Staggering with exhaustion he stole upstairs. On tiptoe. Along the corridor. One of the big stone steps was loose. He knew it well. He avoided it like a traitor.
He stopped for a moment before Anne’s door. In the clear tranquillity he felt as if some dirt stuck to his face, his hand, his whole body; degrading, shameful dirt.
Later on, he lay for a long time with open eyes in the dark, as he used to in olden times when he was still a child. The darkness was as empty as his heart. What he had longed for was gone. All that remained in his blood was disgust and fatigue.
He was waked by the noise of the clatter of heavy carts under the porch. The steps of workmen were going towards the timber yard. Ulwing the builder was not contented to buy land and houses. Now everything was cheap. He bought building material from the ruined contractors. Enormous quantities of timber, so that his firm might be ready when work started.
Christopher took no interest in this. At this time nothing interested him.
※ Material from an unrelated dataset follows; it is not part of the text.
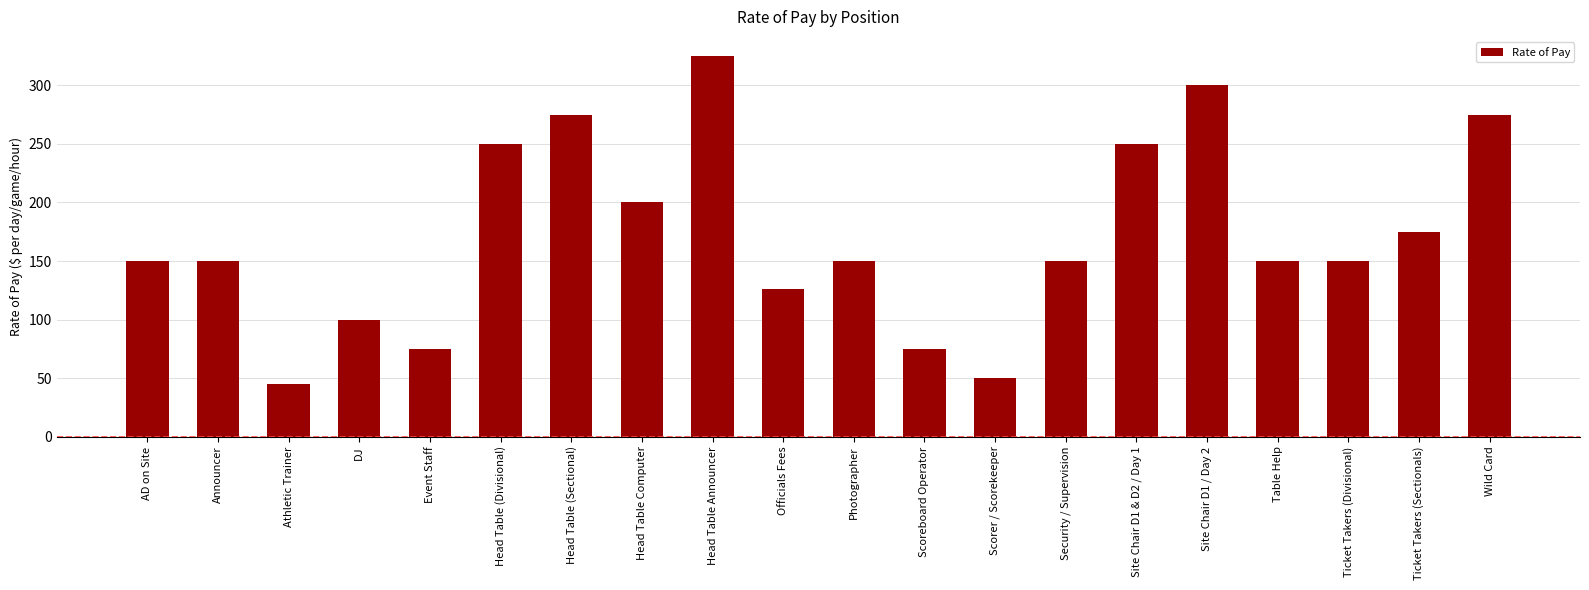

What position from the left is Wild Card?

20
Even when he heard that Sophie Hosszu had become the bride of Ignace Hold he remained indifferent. He just thought of the cornelian horse-head which dangled and touched Sophie.
A week passed away. Christopher spoke practically to nobody in the house, but whenever he addressed Anne, his expression was sarcastic, as if he wanted to vent on her his contempt for all that was woman. He had never felt so strong and independent as now.